Les impacts des violences sont d’autant plus importants que leurs conséquences psycho-traumatiques ne sont pas identifiées, et même souvent que les violences elles-mêmes ne sont pas reconnues.

Quand on ne reconnaît pas ni n’identifie les violences comme telles, il est impossible de protéger les victimes. L’absence de reconnaissance des violences comme telles et l’absence de protection des victimes aggravent les troubles qui ont des conséquences sur des dizaines d’années, voire toute la vie.

Les conséquences psycho-traumatiques ont un impact négatif sur la santé physique, mentale et intellectuelle (amincissement corticaux jusqu’à 30%, atteinte de la mémoire, diminution de l’espérance de vie…) mais elles peuvent être soignées.

Les violences s’inscrivent toujours dans un rapport de force et de domination. Les situations d’inégalité sont le terreau de la violence (femmes/ hommes, enfants/ adultes, handicapés/ valides en particulier).

Le premier facteur pour être victime de violences est d’en avoir déjà subies. Or, à titre d’exemple, 21% des violences sexuelles avaient démarré avant 6 ans chez les femmes.

Il y a un vrai problème de déni de la violence et il est nécessaire de s’occuper de ce qui arrive aux plus jeunes.

Les conséquences psycho traumatiques des violences

Les conséquences sont liées à des mécanismes de survie neurobiologiques. Ces mécanismes sauvent la personne des violences qui pourraient la tuer.

En effet, on peut mourir d’un stress extrême donc le cerveau, pour assurer la survie de l’organisme, met en place des mécanismes hors normes.

Cependant, ces mécanismes ont un coût élevé parce qu’ils entraînent la mise en place de la mémoire traumatique. La mémoire traumatique se présente comme des réminiscences de la violence revécue à l’identique comme une machine à remonter le temps infernale.

Quand la mémoire traumatique s’allume, la personne est de nouveau envahie par la terreur, le stress, la douleur liées à l’état de mort imminente vécue alors.

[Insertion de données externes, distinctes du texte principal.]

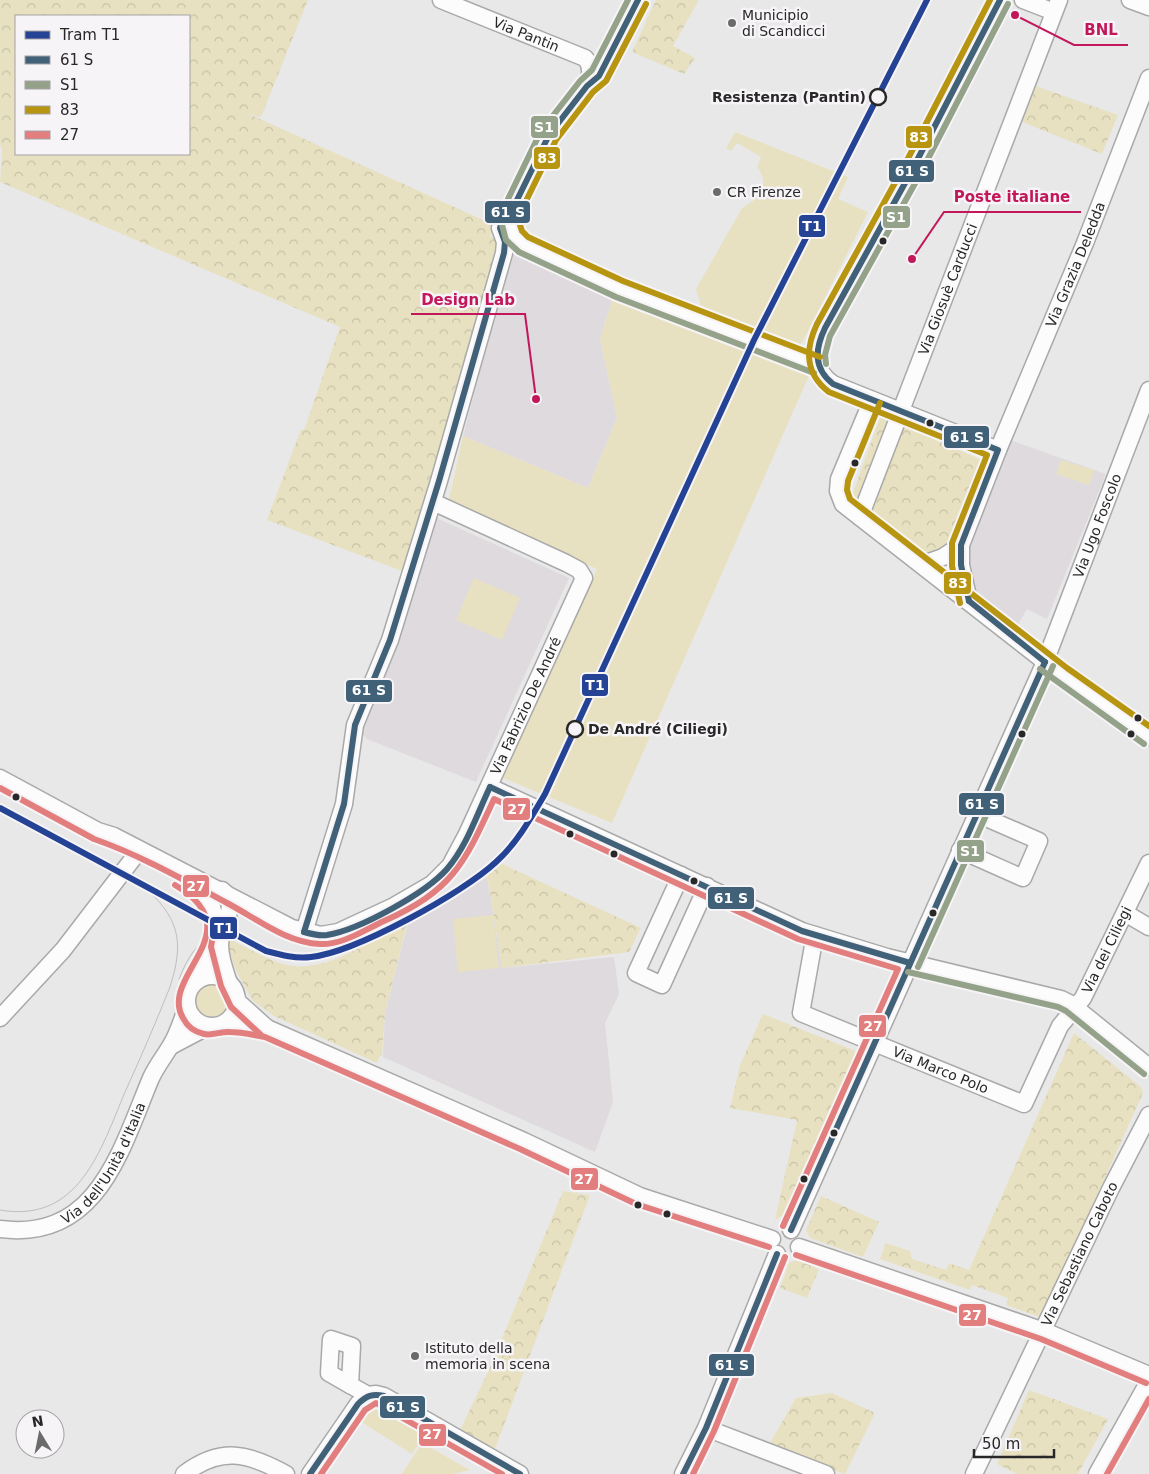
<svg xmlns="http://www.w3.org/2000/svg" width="1149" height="1474" font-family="'DejaVu Sans',sans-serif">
	<defs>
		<pattern id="park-crowns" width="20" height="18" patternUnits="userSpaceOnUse" patternTransform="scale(1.25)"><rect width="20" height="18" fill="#e8e1c1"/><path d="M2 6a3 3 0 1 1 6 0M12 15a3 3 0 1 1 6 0" fill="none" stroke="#c7c1a6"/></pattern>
	</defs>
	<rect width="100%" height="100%" fill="#e8e8e8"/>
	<g fill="#dedade">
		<polygon points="512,247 614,294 600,339 617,418 588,488 463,436"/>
		<polygon points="1010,440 1106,474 1047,619 1027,609 1016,628 976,596 967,568 967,548"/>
		<polygon points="432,516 569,578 476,782 367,739 357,728"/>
		<polygon points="487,877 502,968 614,957 619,994 605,1023 613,1102 595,1152 383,1057 385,1013 409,919"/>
	</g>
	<g fill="#e8e1c1">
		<path d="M735,132L848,177L838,199L868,212L803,341L796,349L703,313L696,289L742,208C760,199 771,185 757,167L761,157L737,143L731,151L726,148Z"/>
		<polygon points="614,294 811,371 612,823 503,778 597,569 448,504 463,436 588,488 617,418 600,339"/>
		<polygon points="1061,460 1094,470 1089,485 1056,474"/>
		<polygon points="474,578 520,598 502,640 456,620"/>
		<polygon points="493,915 499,968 458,972 453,919"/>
		<circle cx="212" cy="1000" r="19"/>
		<polygon points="371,1406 424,1435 412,1454 360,1421"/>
		<polygon points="422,1443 470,1470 452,1474 402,1474"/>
	</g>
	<g fill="url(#park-crowns)" fill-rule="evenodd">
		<path d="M0,0H308L261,117L247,113L494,225L490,236L499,241L407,573L267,520L301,429L304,430L340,327L0,182L2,150L0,145ZM16,16H189V154H16Z"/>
		<polygon points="656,0 699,0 673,46 695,58 684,74 632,52"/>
		<polygon points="1036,86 1118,115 1102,154 1022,122"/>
		<polygon points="882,412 892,416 859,506 853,503 851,498"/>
		<polygon points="901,424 986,462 952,541 941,551 924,557 871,515 868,510"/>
		<polygon points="500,863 641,928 629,952 502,968 487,874"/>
		<path d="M408,920L385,1013L382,1056H380L377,1063L274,1016L253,1001L235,969L229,949L230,939C247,948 264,958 283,964C325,976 373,939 408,920Z"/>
		<polygon points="763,1014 858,1052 788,1212 775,1220 797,1120 730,1108 740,1065"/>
		<polygon points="1074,1033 1141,1087 1143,1093 1042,1318 1006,1305 1008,1298 972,1285 970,1290 880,1259 886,1243 910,1251 912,1259 946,1270 949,1263 969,1270"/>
		<polygon points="563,1191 590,1195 495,1449 460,1430 489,1370"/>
		<polygon points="821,1196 879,1222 863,1257 810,1238 806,1230"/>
		<polygon points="797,1260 819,1269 807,1298 780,1288 789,1263"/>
		<polygon points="1029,1390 1108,1419 1078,1474 1017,1474 997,1464"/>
		<polygon points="832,1393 875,1413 845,1474 767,1448 796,1398"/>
	</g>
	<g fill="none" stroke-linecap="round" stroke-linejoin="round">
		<g stroke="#a9a9a9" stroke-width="19">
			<g id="minor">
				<path id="s1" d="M441,0L585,58C593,66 590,76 587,86"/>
				<polyline points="1023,0 1054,12"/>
				<polyline points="1130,0 1149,7"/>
				<path d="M515,206C512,222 507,234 523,244L620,289L817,365"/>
				<polyline points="872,400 839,479 838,491 843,504 1062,675 1149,737"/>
				<path id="s2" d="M998,450L1085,243L1149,78"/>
				<path id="s3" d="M860,517L1059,0"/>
				<polyline points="923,564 943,557 961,545"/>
				<path d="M969,601L961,565V545L998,450L833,384C812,370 814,349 825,328L910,174L1000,0"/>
				<path id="s4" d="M0,778L98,831L114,836L292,928L321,935L338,932L394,906L432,884L450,866L467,834L584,578L579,570L566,563L433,502"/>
				<polyline points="490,787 802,931 887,957 1061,999 1071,1004 1149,1067"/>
				<polyline points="960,850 1023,878 1039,841 977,814"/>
				<polyline points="681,875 636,973 662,985 707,886"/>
				<path d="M189,882C230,903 213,950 197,981"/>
				<path d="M222,890C241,904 220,926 220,945C220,958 225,971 229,983"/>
				<polyline points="1125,913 1149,927"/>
				<polyline points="304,932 344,804 355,725 390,640 439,481 504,253 505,242 500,228 503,218 516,202 549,135 587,86 599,76 638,0"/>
				<path id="s5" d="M815,935L801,1013L1024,1104L1060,1026L1083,998L1149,863"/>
				<circle cx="212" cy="1001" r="25"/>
				<polyline points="237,1001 267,1028"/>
				<polyline points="0,1018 63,950 135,856"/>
				<polyline points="225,1023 267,1028 524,1141 640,1196 772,1239"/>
				<polyline points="171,1046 209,1026"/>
				<path id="s6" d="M0,1229C98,1242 121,1149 151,1078C157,1065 164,1057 171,1045C178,1034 182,1019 187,1007"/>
				<path id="s7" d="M791,1230L1045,662L1149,390"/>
				<polyline points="799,1247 1044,1331 1149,1375"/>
				<polygon points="331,1339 352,1346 350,1385 329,1373"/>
				<polyline points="350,1385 368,1395 376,1394 384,1396 520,1474"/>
				<polyline points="706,1428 826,1474"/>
				<path d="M184,1474C221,1446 248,1453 286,1474"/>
				<polyline points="310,1474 358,1404 368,1395"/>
				<polyline points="683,1474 706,1428 777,1254"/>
				<path id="s8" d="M974,1474L1111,1188L1149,1115"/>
				<polyline points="1097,1474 1149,1381"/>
			</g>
		</g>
		<use href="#minor" stroke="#fcfcfc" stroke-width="16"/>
		<g stroke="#bebebe" stroke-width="1">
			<path d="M179,979C192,947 207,926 245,939"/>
			<path d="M0,1210C79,1224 101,1149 125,1092C141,1057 156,1022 170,987C185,940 179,917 141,884"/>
		</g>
		<g stroke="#f6f4f6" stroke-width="10">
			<g id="bus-1">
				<path d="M969,601L961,565V545L998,450L833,384C813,368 815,349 825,328L910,174L1000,0"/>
				<polyline points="969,601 1045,662"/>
				<polyline points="490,787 802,931 910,963"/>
				<polyline points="304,932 344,804 355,725 390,640 439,481 504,253 505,242 500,228 503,218 516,202 549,135 587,86 599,76 638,0"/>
				<path d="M304,932C311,934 319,936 327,935C359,930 426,893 447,869C467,846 477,814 490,787"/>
				<polyline points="791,1230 1045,662"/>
				<path d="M310,1474L358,1404C366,1396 373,1393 384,1396L520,1474"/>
				<polyline points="683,1474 706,1428 777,1254"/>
			</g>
		</g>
		<g stroke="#f6f4f6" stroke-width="10">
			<g id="bus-2">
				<polyline points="628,0 592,70 580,81 541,131 508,199 502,225 506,240 519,252 616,297 814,373"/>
				<polyline points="826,364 825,355 830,336 918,178 1008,4"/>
				<polyline points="1040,669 1144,744"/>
				<polyline points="918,967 1053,666"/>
				<polyline points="908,972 1058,1007 1066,1011 1144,1074"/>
			</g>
		</g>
		<g stroke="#f6f4f6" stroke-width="10">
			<g id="bus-3">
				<polyline points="646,4 606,81 593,92 556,140 524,205 520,225 522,231 528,237 623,281 820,357"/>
				<polyline points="880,403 848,481 847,490 850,499 1067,668 1149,726"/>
				<path d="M960,603L952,566V543L987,455L829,392C805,374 805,349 817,324L902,170L990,0"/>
			</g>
		</g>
		<g stroke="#f6f4f6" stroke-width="10">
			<g id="bus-4">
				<path d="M0,788L94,839C140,855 184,880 227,903C256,918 286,943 320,944C343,945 364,930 384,921C453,890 464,864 494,799L798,939L898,969L783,1226"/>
				<path d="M175,885C255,932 158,975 183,1018C187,1026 195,1032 204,1034C213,1036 221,1031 230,1032C242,1032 253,1035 265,1037L520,1149L636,1204L769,1247"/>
				<polyline points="215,923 211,947 221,986 231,1007 261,1035"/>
				<polyline points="796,1255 1041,1339 1146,1383"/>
				<polyline points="321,1474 365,1410 376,1403 502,1474"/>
				<polyline points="693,1474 714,1431 785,1257"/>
				<polyline points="1107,1474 1149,1399"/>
			</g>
		</g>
		<use href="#bus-1" stroke="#406178" stroke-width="6"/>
		<use href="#bus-2" stroke="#94a289" stroke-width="6"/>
		<use href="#bus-3" stroke="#b79510" stroke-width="6"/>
		<use href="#bus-4" stroke="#e27e7e" stroke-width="6"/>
		<g stroke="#f6f4f6" stroke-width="10">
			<path id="tram-1" d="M0,808L266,951C281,955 296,959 311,957C356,952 463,893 496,862C517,843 531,818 545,794L754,340L927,0"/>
		</g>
		<use href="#tram-1" stroke="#254395" stroke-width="6"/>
	</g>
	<g fill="#6c6b6c" stroke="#f6f4f6" stroke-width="2">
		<circle cx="732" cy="23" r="5"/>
		<circle cx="717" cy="192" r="5"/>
		<circle cx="415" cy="1356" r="5"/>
	</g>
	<g fill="#f6f4f6" stroke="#292829" stroke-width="2.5">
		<circle cx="878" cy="97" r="8"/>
		<circle cx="575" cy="729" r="8"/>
	</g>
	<g fill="#292829" stroke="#f6f4f6" stroke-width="2">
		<circle cx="883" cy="241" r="4.5"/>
		<circle cx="930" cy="423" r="4.5"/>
		<circle cx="855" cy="463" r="4.5"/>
		<circle cx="1138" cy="718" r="4.5"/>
		<circle cx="1022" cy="734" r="4.5"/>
		<circle cx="1131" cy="734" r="4.5"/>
		<circle cx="16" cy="797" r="4.5"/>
		<circle cx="570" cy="834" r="4.5"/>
		<circle cx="614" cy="854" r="4.5"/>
		<circle cx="694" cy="881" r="4.5"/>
		<circle cx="933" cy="913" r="4.5"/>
		<circle cx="834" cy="1133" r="4.5"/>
		<circle cx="804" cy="1179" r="4.5"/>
		<circle cx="638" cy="1205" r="4.5"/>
		<circle cx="667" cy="1214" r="4.5"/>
	</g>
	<g text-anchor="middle" stroke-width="5" stroke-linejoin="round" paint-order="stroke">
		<g font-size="14" fill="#292829" stroke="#f6f4f6" text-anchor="start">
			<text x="742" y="20">Municipio<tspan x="742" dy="16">di Scandicci</tspan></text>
			<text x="727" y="197">CR Firenze</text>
			<text x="425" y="1353">Istituto della<tspan x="425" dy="16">memoria in scena</tspan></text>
		</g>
		<g font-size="14" fill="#292829" stroke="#f6f4f6">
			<text dy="5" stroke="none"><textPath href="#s1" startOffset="92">Via Pantin</textPath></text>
			<text dy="5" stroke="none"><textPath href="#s2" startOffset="201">Via Grazia Deledda</textPath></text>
			<text dy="5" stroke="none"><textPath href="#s3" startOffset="244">Via Giosuè Carducci</textPath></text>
			<text dy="5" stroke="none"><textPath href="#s7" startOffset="768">Via Ugo Foscolo</textPath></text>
			<text dy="5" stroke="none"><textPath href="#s4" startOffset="684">Via Fabrizio De André</textPath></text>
			<text dy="5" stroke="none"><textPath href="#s5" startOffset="496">Via dei Ciliegi</textPath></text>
			<text dy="5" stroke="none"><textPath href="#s5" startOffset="230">Via Marco Polo</textPath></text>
			<text dy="5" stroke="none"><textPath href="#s6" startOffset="136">Via dell'Unità d'Italia</textPath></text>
			<text dy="5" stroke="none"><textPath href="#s8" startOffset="244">Via Sebastiano Caboto</textPath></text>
		</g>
		<g font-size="14" font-weight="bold" fill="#292829" stroke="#f6f4f6" text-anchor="end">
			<text x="866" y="102">Resistenza (Pantin)</text>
			<text x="588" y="734" text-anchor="start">De André (Ciliegi)</text>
		</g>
	</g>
	<path fill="none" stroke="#c2185b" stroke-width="2" d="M1015 15L1074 45H1128M912 259L944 212H1081M536 399L525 314H411"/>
	<g fill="#c2185b" stroke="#f6f4f6" stroke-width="2">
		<circle cx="1015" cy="15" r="5"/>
		<circle cx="912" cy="259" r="5"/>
		<circle cx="536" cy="399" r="5"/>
	</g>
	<g font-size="15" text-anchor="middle" font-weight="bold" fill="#c2185b" stroke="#f6f4f6" stroke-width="5" stroke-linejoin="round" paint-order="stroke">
		<text x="1101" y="35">BNL</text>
		<text x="1012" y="202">Poste italiane</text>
		<text x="468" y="305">Design Lab</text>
	</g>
	<g stroke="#f6f4f6" stroke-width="2">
		<rect x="530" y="115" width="29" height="24" rx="5" fill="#94a289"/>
		<rect x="905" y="125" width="28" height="24" rx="5" fill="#b79510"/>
		<rect x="533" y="146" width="28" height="24" rx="5" fill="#b79510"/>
		<rect x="888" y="159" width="47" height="24" rx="5" fill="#406178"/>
		<rect x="484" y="200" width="47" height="24" rx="5" fill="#406178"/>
		<rect x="882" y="205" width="29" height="24" rx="5" fill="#94a289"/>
		<rect x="798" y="214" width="28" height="24" rx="5" fill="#254395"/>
		<rect x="943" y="425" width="47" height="24" rx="5" fill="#406178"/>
		<rect x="943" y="571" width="29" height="24" rx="5" fill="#b79510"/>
		<rect x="581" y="673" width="28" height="24" rx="5" fill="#254395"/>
		<rect x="345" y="679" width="48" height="24" rx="5" fill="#406178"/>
		<rect x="958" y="792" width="47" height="24" rx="5" fill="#406178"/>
		<rect x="502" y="797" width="29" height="24" rx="5" fill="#e27e7e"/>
		<rect x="956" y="839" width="29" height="24" rx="5" fill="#94a289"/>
		<rect x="182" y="874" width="28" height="24" rx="5" fill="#e27e7e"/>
		<rect x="707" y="886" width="48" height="24" rx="5" fill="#406178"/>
		<rect x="209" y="916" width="29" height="24" rx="5" fill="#254395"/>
		<rect x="858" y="1014" width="29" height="24" rx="5" fill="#e27e7e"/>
		<rect x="570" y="1167" width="29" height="24" rx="5" fill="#e27e7e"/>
		<rect x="958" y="1303" width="29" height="24" rx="5" fill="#e27e7e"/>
		<rect x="708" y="1353" width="47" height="24" rx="5" fill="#406178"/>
		<rect x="379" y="1395" width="47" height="24" rx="5" fill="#406178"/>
		<rect x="418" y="1423" width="29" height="24" rx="5" fill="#e27e7e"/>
	</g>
	<g font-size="14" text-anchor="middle" font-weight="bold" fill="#fff">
		<text x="544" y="132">S1</text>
		<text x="919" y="142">83</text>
		<text x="547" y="163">83</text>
		<text x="912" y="176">61 S</text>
		<text x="508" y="217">61 S</text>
		<text x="896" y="222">S1</text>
		<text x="812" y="231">T1</text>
		<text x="967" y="442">61 S</text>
		<text x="958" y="588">83</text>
		<text x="595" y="690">T1</text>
		<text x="369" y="695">61 S</text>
		<text x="982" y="809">61 S</text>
		<text x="517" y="814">27</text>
		<text x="970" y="856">S1</text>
		<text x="196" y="891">27</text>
		<text x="731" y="903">61 S</text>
		<text x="224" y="933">T1</text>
		<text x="873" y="1031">27</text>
		<text x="584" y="1184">27</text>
		<text x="972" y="1320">27</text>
		<text x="732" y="1370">61 S</text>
		<text x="403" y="1412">61 S</text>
		<text x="432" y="1439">27</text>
	</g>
	<rect x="15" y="15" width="175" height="140" fill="#f6f4f6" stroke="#a4a2a4"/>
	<rect x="25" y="31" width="25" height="8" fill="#254395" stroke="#a4a2a4"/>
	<text x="60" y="40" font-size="15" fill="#292829">Tram T1</text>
	<rect x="25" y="56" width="25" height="8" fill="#406178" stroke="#a4a2a4"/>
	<text x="60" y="65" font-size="15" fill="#292829">61 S</text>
	<rect x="25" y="81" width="25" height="8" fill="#94a289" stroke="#a4a2a4"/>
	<text x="60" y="90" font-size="15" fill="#292829">S1</text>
	<rect x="25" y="106" width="25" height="8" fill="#b79510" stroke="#a4a2a4"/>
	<text x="60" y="115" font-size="15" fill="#292829">83</text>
	<rect x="25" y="131" width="25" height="8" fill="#e27e7e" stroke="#a4a2a4"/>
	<text x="60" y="140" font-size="15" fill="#292829">27</text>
	<g transform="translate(40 1434) rotate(350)"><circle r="24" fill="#f6f4f6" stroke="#a4a2a4"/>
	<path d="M0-4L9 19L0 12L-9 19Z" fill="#6c6b6c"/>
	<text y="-8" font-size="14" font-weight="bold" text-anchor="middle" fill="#292829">N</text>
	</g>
	<path d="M974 1449v8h80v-8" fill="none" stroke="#292829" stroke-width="2.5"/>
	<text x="982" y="1449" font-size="15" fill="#292829" stroke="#f6f4f6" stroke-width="4" paint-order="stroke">50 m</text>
</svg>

La mémoire traumatique s’accompagne d’un phénomène de dissociation traumatique. La plupart des conséquences psycho traumatiques qui sont justement des preuves des violences subies sont mal interprétées du fait de cette dissociation. Cela s’explique par le fait que la dissociation se traduit notamment par une absence de protestation contre les violences (souvent interprétées de l’extérieur comme un consentement et utilisée comme une manière de dire que la victime aurait du se défendre plus).

Les troubles psychotraumatiques mal connus alimentent le cercle vicieux de la violence.

Puisqu’on ne comprend pas les symptômes psychotraumatiques, on en vient à renverser la culpabilité : c’est la victime qui “cherche” (c’est la femme qui provoque les violences sexuelles en s’habillant de manière provocante, c’est l’enfant qui provoque les adultes en désobéissant, c’est la jeune fille mineure qui minaude et séduit l’homme majeur…).

Un système d’alarme émotionnel s’active en cas de danger

En situation de danger, tous les êtres humains ont un système d’alarme archaïque dans le cerveau.

L’amygdale, centre des émotions dans le cerveau, sécrète de l’adrénaline et du cortisol dans le cerveau pour préparer l’organisme à affronter le danger (fuite ou attaque si la fuite est impossible). L’allumage de l’amygdale est immédiate et inconsciente.

Ce n’est que dans un deuxième temps que la partie “pensante” du cerveau (le cortex pré frontal) est activé pour éteindre l’amygdale, en parallèle avec l’hippocampe (le centre de mémorisation des événements pour leur attribuer une valeur et permettre une analyse plus fine dans le futur).

L’activation du cortex pré frontal et de l’hippocampe permettent de contrôler la réponse émotionnelle de l’amygdale : comprendre ce qui se passe et trouver des solutions adaptées.

On peut résumer le système normal d’alarme émotionnel face au danger ainsi :

  • 1er temps -> amygdale ultra réactive pour préparer à la fuite ou, si impossibilité de fuite, à l’attaque,

  • 2ème temps -> amygdale contrôlée par le cerveau supérieur,

  • 3ème temps -> enregistrement du souvenir dans la mémoire consciente via l’hippocampe (ce qui permet par exemple d’associer le bruit du tonnerre à l’orage et non pas de sentir sa vie menacée à chaque orage à cause d’un bruit inconnu).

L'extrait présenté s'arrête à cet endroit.